Forget the Internet, forget booming stock markets, and remember that hundreds of millions of children have been shut out of world prosperity, UNICEF said in an end-of-the-century report published yesterday.
"Over the last 20 years, as the world economy increased exponentially, the number of people living in poverty grew to more than 1.2 billion, or one in every five persons, including more than 600 million children," UNICEF said.
Ms Carol Bellamy, executive director of the United Nations Children's Fund, told reporters yesterday in presenting the report: "It is clear that we enter the 21st century freighted with many of the same dangers that have faced children in the 20th - along with a galaxy of new and more threatening ones."
Ms Bellamy named as dangers:
poverty;
the fact that "preventable childhood ailments like diarrhoea, measles and acute respiratory infections are killing 12 million young children a year";
that some 130 million children, mostly girls, were denied basic education;
child labour; and
that children are "brutally targeted in military action".
The report said: "A vacuum of leadership has allowed the merciless targeting of children and wo men in armed conflict, the fright ening transformation of AIDS into the number one killer in Africa and a devastating free-fall in development assistance to the poorest nations."
Ms Bellamy said "these ongoing violations of children's rights" were "a blow for development because they mean that communities and society as a whole are deprived of incalculable human potential".

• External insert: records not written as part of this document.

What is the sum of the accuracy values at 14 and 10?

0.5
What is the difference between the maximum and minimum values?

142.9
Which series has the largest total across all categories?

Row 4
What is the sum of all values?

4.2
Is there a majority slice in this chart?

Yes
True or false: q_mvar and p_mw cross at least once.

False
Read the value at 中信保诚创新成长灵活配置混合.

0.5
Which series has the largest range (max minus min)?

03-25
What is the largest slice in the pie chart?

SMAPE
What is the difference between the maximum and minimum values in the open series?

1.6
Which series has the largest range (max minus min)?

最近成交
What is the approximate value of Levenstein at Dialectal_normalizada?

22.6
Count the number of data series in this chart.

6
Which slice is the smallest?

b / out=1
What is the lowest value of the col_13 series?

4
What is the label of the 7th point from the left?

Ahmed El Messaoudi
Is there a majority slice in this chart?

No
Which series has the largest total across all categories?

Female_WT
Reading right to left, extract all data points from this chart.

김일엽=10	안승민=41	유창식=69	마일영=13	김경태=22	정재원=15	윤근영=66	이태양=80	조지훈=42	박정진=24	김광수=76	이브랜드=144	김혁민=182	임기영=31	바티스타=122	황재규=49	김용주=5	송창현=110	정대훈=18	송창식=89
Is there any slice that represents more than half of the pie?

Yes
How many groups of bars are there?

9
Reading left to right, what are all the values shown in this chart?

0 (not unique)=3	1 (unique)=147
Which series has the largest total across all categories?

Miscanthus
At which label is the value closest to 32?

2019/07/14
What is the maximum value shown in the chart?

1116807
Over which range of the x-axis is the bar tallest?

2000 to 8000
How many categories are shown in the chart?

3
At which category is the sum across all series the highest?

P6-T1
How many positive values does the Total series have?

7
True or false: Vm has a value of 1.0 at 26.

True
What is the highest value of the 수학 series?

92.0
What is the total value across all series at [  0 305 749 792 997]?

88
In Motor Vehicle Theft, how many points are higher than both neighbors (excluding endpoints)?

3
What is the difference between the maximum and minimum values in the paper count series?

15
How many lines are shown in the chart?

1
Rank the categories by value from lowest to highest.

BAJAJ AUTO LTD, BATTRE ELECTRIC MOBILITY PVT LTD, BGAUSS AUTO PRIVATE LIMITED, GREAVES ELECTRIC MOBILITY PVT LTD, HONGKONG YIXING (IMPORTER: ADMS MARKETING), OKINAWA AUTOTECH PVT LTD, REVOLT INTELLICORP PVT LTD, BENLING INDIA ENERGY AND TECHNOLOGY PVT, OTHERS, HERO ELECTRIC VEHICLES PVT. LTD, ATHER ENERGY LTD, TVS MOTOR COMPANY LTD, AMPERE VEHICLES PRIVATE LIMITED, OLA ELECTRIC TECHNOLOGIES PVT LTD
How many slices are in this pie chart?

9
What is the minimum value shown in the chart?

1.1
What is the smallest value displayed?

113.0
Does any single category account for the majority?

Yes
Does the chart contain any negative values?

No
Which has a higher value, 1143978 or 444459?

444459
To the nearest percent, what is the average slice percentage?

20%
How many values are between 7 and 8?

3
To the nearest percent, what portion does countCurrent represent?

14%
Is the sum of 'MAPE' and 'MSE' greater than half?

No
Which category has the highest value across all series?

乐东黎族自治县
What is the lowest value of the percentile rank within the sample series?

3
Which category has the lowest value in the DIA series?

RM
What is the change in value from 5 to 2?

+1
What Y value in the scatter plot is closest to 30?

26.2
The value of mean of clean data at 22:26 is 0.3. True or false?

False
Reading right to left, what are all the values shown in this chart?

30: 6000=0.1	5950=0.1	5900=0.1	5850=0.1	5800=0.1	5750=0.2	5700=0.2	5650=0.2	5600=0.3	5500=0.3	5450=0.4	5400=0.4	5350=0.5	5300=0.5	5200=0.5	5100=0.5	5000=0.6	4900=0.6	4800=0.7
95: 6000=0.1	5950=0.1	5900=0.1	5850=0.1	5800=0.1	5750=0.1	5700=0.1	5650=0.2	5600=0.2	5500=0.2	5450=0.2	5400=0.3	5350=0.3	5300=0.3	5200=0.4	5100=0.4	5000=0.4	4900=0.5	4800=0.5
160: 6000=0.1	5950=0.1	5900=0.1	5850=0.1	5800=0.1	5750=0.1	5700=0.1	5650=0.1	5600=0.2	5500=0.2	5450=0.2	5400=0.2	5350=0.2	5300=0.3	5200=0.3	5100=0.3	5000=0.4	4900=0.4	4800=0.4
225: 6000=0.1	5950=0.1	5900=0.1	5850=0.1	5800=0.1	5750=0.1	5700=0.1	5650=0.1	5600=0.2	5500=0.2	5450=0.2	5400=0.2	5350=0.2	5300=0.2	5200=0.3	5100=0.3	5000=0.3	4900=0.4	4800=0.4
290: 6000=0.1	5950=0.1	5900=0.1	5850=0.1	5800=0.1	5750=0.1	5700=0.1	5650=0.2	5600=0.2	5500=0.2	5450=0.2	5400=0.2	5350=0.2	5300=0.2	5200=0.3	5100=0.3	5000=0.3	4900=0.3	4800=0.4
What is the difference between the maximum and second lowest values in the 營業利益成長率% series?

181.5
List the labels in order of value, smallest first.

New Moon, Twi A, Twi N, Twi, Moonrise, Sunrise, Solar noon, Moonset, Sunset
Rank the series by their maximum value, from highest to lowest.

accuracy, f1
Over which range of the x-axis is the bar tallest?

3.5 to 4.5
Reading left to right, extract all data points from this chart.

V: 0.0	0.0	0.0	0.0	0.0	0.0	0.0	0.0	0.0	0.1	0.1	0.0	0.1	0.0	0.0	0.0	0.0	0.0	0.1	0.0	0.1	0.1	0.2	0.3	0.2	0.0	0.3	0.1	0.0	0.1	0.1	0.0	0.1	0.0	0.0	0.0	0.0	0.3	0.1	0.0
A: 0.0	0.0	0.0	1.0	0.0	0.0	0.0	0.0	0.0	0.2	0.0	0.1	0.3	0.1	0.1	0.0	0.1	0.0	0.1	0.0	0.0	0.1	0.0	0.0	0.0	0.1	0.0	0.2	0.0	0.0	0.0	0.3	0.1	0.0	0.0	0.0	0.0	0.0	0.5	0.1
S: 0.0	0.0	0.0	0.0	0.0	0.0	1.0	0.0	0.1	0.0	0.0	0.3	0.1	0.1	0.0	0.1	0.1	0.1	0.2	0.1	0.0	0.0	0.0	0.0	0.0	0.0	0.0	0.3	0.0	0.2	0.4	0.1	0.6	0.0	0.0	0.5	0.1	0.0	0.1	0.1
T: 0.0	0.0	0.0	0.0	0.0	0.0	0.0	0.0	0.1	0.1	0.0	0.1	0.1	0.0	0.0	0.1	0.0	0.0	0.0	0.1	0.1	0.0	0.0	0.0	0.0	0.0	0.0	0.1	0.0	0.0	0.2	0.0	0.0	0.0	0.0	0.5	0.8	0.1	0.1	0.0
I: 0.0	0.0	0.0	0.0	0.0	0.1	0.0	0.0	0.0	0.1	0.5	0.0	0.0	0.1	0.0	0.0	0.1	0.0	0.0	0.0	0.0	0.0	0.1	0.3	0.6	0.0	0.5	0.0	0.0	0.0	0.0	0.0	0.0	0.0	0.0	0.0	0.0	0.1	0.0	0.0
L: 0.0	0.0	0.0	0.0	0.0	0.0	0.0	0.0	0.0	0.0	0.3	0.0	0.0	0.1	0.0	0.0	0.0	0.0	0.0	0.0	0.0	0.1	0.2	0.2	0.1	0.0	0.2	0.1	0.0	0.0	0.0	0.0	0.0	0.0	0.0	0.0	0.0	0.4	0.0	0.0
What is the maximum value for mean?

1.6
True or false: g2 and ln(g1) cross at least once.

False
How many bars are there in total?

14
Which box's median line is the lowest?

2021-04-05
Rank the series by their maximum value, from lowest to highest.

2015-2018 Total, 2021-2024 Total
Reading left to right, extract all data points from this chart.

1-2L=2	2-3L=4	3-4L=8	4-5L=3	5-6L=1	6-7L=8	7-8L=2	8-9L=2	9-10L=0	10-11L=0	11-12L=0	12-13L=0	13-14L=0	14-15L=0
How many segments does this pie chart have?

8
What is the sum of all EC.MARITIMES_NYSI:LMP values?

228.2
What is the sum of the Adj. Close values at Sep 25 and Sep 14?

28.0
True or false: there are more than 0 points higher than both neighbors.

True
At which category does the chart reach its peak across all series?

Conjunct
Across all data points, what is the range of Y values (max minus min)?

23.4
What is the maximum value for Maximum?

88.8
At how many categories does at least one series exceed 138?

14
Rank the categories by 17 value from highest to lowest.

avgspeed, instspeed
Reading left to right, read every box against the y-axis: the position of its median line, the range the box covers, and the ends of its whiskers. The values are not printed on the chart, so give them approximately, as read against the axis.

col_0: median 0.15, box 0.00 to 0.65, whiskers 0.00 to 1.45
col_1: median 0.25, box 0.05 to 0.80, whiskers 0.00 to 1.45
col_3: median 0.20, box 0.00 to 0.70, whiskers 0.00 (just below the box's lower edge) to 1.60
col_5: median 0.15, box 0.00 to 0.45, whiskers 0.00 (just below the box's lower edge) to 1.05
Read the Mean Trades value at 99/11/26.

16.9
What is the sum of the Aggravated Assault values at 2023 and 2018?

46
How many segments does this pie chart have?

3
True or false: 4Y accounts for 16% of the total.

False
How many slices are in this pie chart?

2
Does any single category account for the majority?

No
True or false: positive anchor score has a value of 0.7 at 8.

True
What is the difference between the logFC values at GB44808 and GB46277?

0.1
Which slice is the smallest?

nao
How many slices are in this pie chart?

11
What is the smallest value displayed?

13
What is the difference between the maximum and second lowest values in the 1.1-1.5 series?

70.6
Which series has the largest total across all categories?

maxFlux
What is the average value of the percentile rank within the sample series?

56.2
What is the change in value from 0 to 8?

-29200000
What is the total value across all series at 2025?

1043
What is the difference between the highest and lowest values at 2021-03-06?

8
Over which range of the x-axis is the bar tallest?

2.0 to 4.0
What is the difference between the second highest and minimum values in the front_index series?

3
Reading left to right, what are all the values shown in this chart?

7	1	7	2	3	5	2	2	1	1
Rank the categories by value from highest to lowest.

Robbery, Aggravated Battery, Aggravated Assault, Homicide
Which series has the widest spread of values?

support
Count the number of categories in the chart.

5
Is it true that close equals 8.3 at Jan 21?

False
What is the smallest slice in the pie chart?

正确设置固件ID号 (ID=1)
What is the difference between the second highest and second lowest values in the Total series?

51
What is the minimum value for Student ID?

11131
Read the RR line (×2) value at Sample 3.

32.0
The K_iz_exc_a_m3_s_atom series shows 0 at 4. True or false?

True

The UNICEF report said that ambitious commitments made by the world's governments at the 1990 World Summit for Children and other international conferences since had not been fulfilled.
Both developed and developing nations were not paying enough "for basic social services for human development".
There were gains, such as a halving of infant mortality, the effective disappearance of polio, a sharp reduction in measles and increases in vaccinations, but "the number of violations of children's rights that occur around the globe every day are staggering", the report said.
It said the 1990s had been "a decade of undeclared war on women, adolescents and children as poverty, conflict, chronic social instability and preventable disease such as HIV/AIDS threaten their human rights and sabotage their development".
Infant mortality was still high in poor countries, with 10 to 15 per cent of children dying before the age of five in Rwanda, Senegal, Sudan, Pakistan, India and the Ivory Coast, while the figure was 20 per cent in the Democratic Republic of Congo and 28 per cent in Nigeria.
The report calls for debt relief for poor nations since "the rights of children throughout the world are not likely to be realised as long as governments remain trapped in debt bondage".
It also said globalisation needed to be regulated or these forces "will continue to serve the expansion needs of global markets at the expense of equity between and within nations".
"Any attempts to regulate globalisation should address the best interests of children," the report said, adding that this meant seeing "whether changes in economic policies protect the rights of children to education and health services or whether changes in labour policies specifically address the issue of child workers".
Ms Bellamy said the new millennium was "a chance to take a giant step toward making the world a safe and nurturing place for all children . . . It is an opportunity we must not let slip".